→ **HOW TO COMPLETE THIS TASK**
Rewrite all of the records below, putting "Reactions" wherever "Likes" appears and leaving every other word as it is. Omit the pictures from your version.

(Transcribed page text)
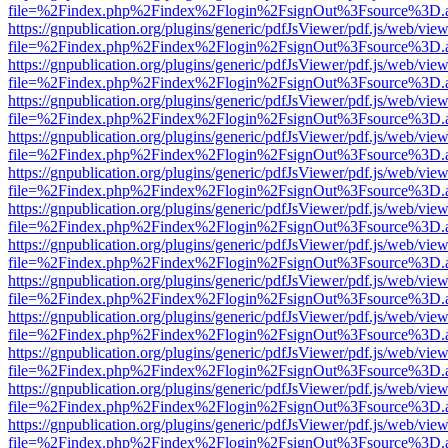
file=%2Findex.php%2Findex%2Flogin%2FsignOut%3Fsource%3D.ame
https://gnpublication.org/plugins/generic/pdfJsViewer/pdf.js/web/view
file=%2Findex.php%2Findex%2Flogin%2FsignOut%3Fsource%3D.ame
https://gnpublication.org/plugins/generic/pdfJsViewer/pdf.js/web/view
file=%2Findex.php%2Findex%2Flogin%2FsignOut%3Fsource%3D.ame
https://gnpublication.org/plugins/generic/pdfJsViewer/pdf.js/web/view
file=%2Findex.php%2Findex%2Flogin%2FsignOut%3Fsource%3D.ame
https://gnpublication.org/plugins/generic/pdfJsViewer/pdf.js/web/view
file=%2Findex.php%2Findex%2Flogin%2FsignOut%3Fsource%3D.ame
https://gnpublication.org/plugins/generic/pdfJsViewer/pdf.js/web/view
file=%2Findex.php%2Findex%2Flogin%2FsignOut%3Fsource%3D.ame
https://gnpublication.org/plugins/generic/pdfJsViewer/pdf.js/web/view
file=%2Findex.php%2Findex%2Flogin%2FsignOut%3Fsource%3D.ame
https://gnpublication.org/plugins/generic/pdfJsViewer/pdf.js/web/view
file=%2Findex.php%2Findex%2Flogin%2FsignOut%3Fsource%3D.ame
https://gnpublication.org/plugins/generic/pdfJsViewer/pdf.js/web/view
file=%2Findex.php%2Findex%2Flogin%2FsignOut%3Fsource%3D.ame
https://gnpublication.org/plugins/generic/pdfJsViewer/pdf.js/web/view
file=%2Findex.php%2Findex%2Flogin%2FsignOut%3Fsource%3D.ame
https://gnpublication.org/plugins/generic/pdfJsViewer/pdf.js/web/view
file=%2Findex.php%2Findex%2Flogin%2FsignOut%3Fsource%3D.ame
https://gnpublication.org/plugins/generic/pdfJsViewer/pdf.js/web/view
file=%2Findex.php%2Findex%2Flogin%2FsignOut%3Fsource%3D.ame
https://gnpublication.org/plugins/generic/pdfJsViewer/pdf.js/web/view
file=%2Findex.php%2Findex%2Flogin%2FsignOut%3Fsource%3D.ame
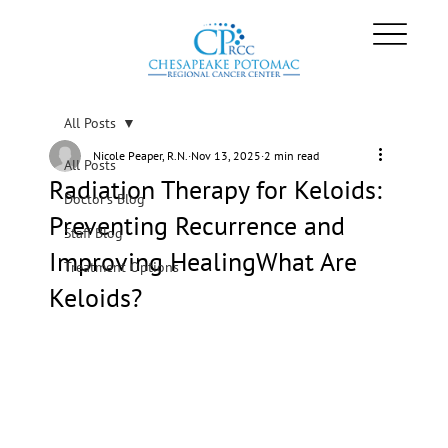
All Posts
Nicole Peaper, R.N.
Nov 13, 2025
2 min read
All Posts
Radiation Therapy for Keloids:
Doctor's Blog
Preventing Recurrence and
Staff Blog
Improving HealingWhat Are
Treatment Options
Keloids?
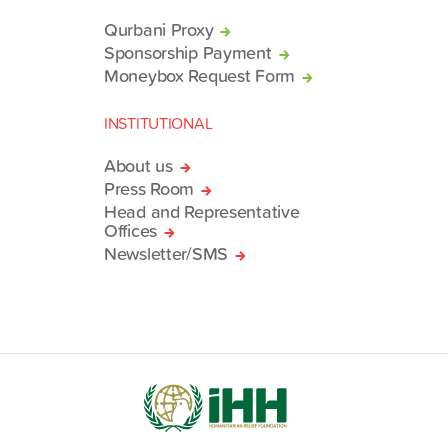
Qurbani Proxy
Sponsorship Payment
Moneybox Request Form
INSTITUTIONAL
About us
Press Room
Head and Representative
Offices
Newsletter/SMS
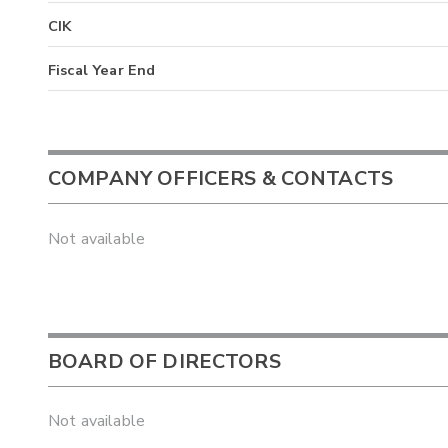
CIK
Fiscal Year End
COMPANY OFFICERS & CONTACTS
Not available
BOARD OF DIRECTORS
Not available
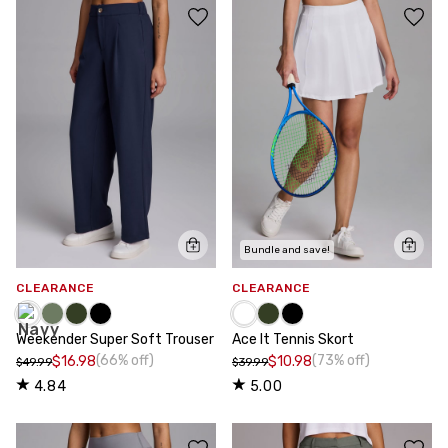
Bundle and save!
CLEARANCE
CLEARANCE
Weekender Super Soft Trouser
Ace It Tennis Skort
(66% off)
(73% off)
$16.98
$10.98
$49.99
$39.99
4.84
5.00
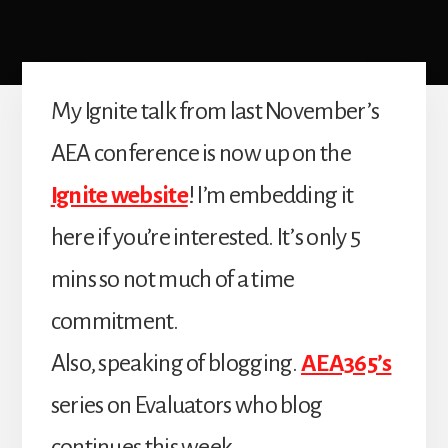
My Ignite talk from last November’s
AEA conference is now up on the
Ignite website
! I’m embedding it
here if you’re interested. It’s only 5
mins so not much of a time
commitment.
Also, speaking of blogging.
AEA365’s
series on Evaluators who blog
continues this week.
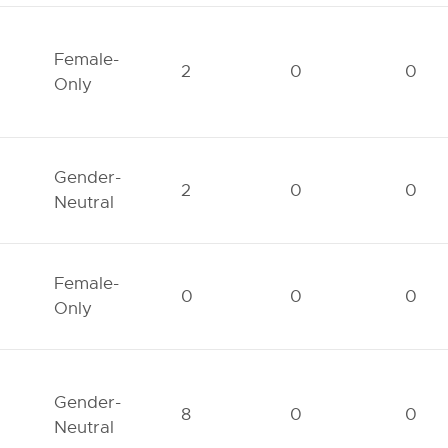
Female-
2
0
0
Only
Gender-
2
0
0
Neutral
Female-
0
0
0
Only
Gender-
8
0
0
Neutral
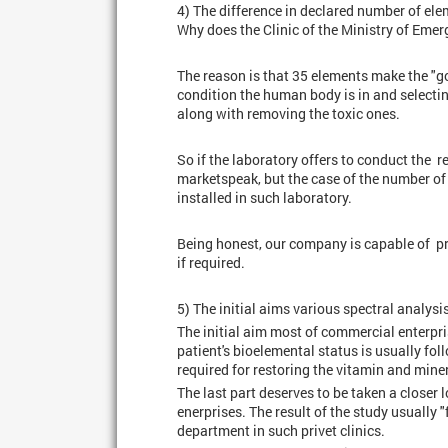
4) The difference in declared number of elem
Why does the Clinic of the Ministry of Emer
The reason is that 35 elements make the "go
condition the human body is in and select
along with removing the toxic ones.
So if the laboratory offers to conduct the 
marketspeak, but the case of the number of 
installed in such laboratory.
Being honest, our company is capable of pr
if required.
5) The initial aims various spectral analysi
The initial aim most of commercial enterpri
patient's bioelemental status is usually fo
required for restoring the vitamin and miner
The last part deserves to be taken a closer 
enerprises. The result of the study usually
department in such privet clinics.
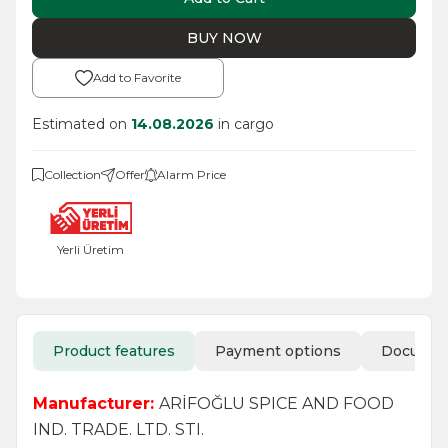
BUY NOW
Add to Favorite
Estimated on
14.08.2026
in cargo
Collection
Offer
Alarm Price
Yerli Üretim
Product features
Payment options
Docume
Manufacturer:
ARİFOĞLU SPICE AND FOOD
IND. TRADE. LTD. STI.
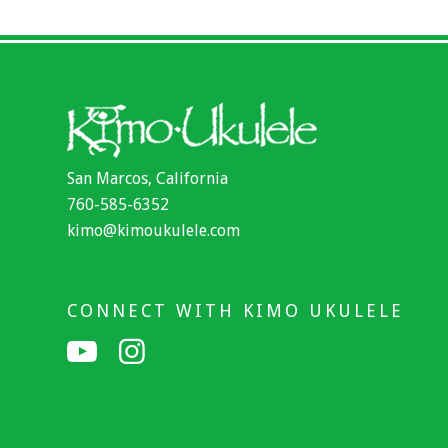
San Marcos, California
760-585-6352
kimo@kimoukulele.com
CONNECT WITH KIMO UKULELE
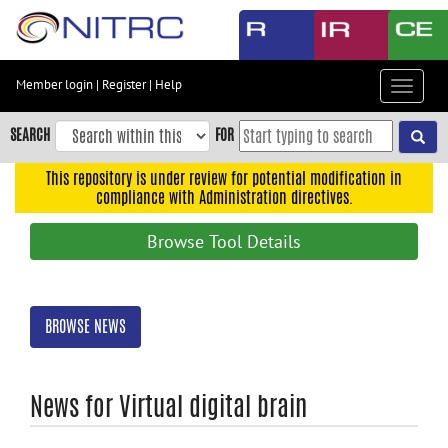
Skip
to
main
content
Member login
|
Register
|
Help
Toggle
Skip
navigat
to
SEARCH
FOR
main
navigation
This repository is under review for potential modification in
compliance with Administration directives.
Skip
to
Browse Tool Details
user
menu
Skip
BROWSE NEWS
to
search
Accessibility
News for Virtual digital brain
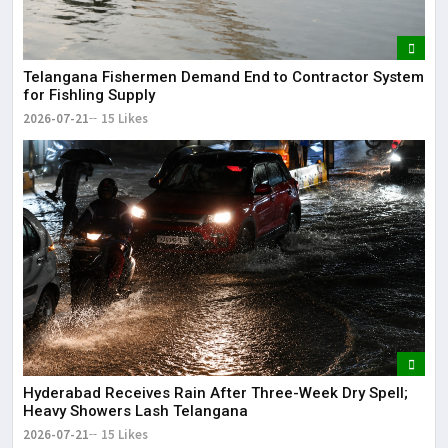
Telangana Fishermen Demand End to Contractor System
for Fishling Supply
2026-07-21
15 Likes
Hyderabad Receives Rain After Three-Week Dry Spell;
Heavy Showers Lash Telangana
2026-07-21
15 Likes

→ **TASK RESPONSE**
file=%2Findex.php%2Findex%2Flogin%2FsignOut%3Fsource%3D.ame
https://gnpublication.org/plugins/generic/pdfJsViewer/pdf.js/web/view
file=%2Findex.php%2Findex%2Flogin%2FsignOut%3Fsource%3D.ame
https://gnpublication.org/plugins/generic/pdfJsViewer/pdf.js/web/view
file=%2Findex.php%2Findex%2Flogin%2FsignOut%3Fsource%3D.ame
https://gnpublication.org/plugins/generic/pdfJsViewer/pdf.js/web/view
file=%2Findex.php%2Findex%2Flogin%2FsignOut%3Fsource%3D.ame
https://gnpublication.org/plugins/generic/pdfJsViewer/pdf.js/web/view
file=%2Findex.php%2Findex%2Flogin%2FsignOut%3Fsource%3D.ame
https://gnpublication.org/plugins/generic/pdfJsViewer/pdf.js/web/view
file=%2Findex.php%2Findex%2Flogin%2FsignOut%3Fsource%3D.ame
https://gnpublication.org/plugins/generic/pdfJsViewer/pdf.js/web/view
file=%2Findex.php%2Findex%2Flogin%2FsignOut%3Fsource%3D.ame
https://gnpublication.org/plugins/generic/pdfJsViewer/pdf.js/web/view
file=%2Findex.php%2Findex%2Flogin%2FsignOut%3Fsource%3D.ame
https://gnpublication.org/plugins/generic/pdfJsViewer/pdf.js/web/view
file=%2Findex.php%2Findex%2Flogin%2FsignOut%3Fsource%3D.ame
https://gnpublication.org/plugins/generic/pdfJsViewer/pdf.js/web/view
file=%2Findex.php%2Findex%2Flogin%2FsignOut%3Fsource%3D.ame
https://gnpublication.org/plugins/generic/pdfJsViewer/pdf.js/web/view
file=%2Findex.php%2Findex%2Flogin%2FsignOut%3Fsource%3D.ame
https://gnpublication.org/plugins/generic/pdfJsViewer/pdf.js/web/view
file=%2Findex.php%2Findex%2Flogin%2FsignOut%3Fsource%3D.ame
https://gnpublication.org/plugins/generic/pdfJsViewer/pdf.js/web/view
file=%2Findex.php%2Findex%2Flogin%2FsignOut%3Fsource%3D.ame
All Posts
Nicole Peaper, R.N.
Nov 13, 2025
2 min read
All Posts
Radiation Therapy for Keloids:
Doctor's Blog
Preventing Recurrence and
Staff Blog
Improving HealingWhat Are
Treatment Options
Keloids?
Qurbani Proxy
Sponsorship Payment
Moneybox Request Form
INSTITUTIONAL
About us
Press Room
Head and Representative
Offices
Newsletter/SMS
CIK
Fiscal Year End
COMPANY OFFICERS & CONTACTS
Not available
BOARD OF DIRECTORS
Not available
Bundle and save!
CLEARANCE
CLEARANCE
Weekender Super Soft Trouser
Ace It Tennis Skort
(66% off)
(73% off)
$16.98
$10.98
$49.99
$39.99
4.84
5.00
My Ignite talk from last November’s
AEA conference is now up on the
Ignite website
! I’m embedding it
here if you’re interested. It’s only 5
mins so not much of a time
commitment.
Also, speaking of blogging.
AEA365’s
series on Evaluators who blog
continues this week.
Female-
2
0
0
Only
Gender-
2
0
0
Neutral
Female-
0
0
0
Only
Gender-
8
0
0
Neutral
4) The difference in declared number of elem
Why does the Clinic of the Ministry of Emer
The reason is that 35 elements make the "go
condition the human body is in and select
along with removing the toxic ones.
So if the laboratory offers to conduct the 
marketspeak, but the case of the number of 
installed in such laboratory.
Being honest, our company is capable of pr
if required.
5) The initial aims various spectral analysi
The initial aim most of commercial enterpri
patient's bioelemental status is usually fo
required for restoring the vitamin and miner
The last part deserves to be taken a closer 
enerprises. The result of the study usually
department in such privet clinics.
BUY NOW
Add to Favorite
Estimated on
14.08.2026
in cargo
Collection
Offer
Alarm Price
Yerli Üretim
Product features
Payment options
Docume
Manufacturer:
ARİFOĞLU SPICE AND FOOD
IND. TRADE. LTD. STI.
San Marcos, California
760-585-6352
kimo@kimoukulele.com
CONNECT WITH KIMO UKULELE
Skip
to
main
content
Member login
|
Register
|
Help
Toggle
Skip
navigat
to
SEARCH
FOR
main
navigation
This repository is under review for potential modification in
compliance with Administration directives.
Skip
to
Browse Tool Details
user
menu
Skip
BROWSE NEWS
to
search
Accessibility
News for Virtual digital brain
Telangana Fishermen Demand End to Contractor System
for Fishling Supply
2026-07-21
15 Reactions
Hyderabad Receives Rain After Three-Week Dry Spell;
Heavy Showers Lash Telangana
2026-07-21
15 Reactions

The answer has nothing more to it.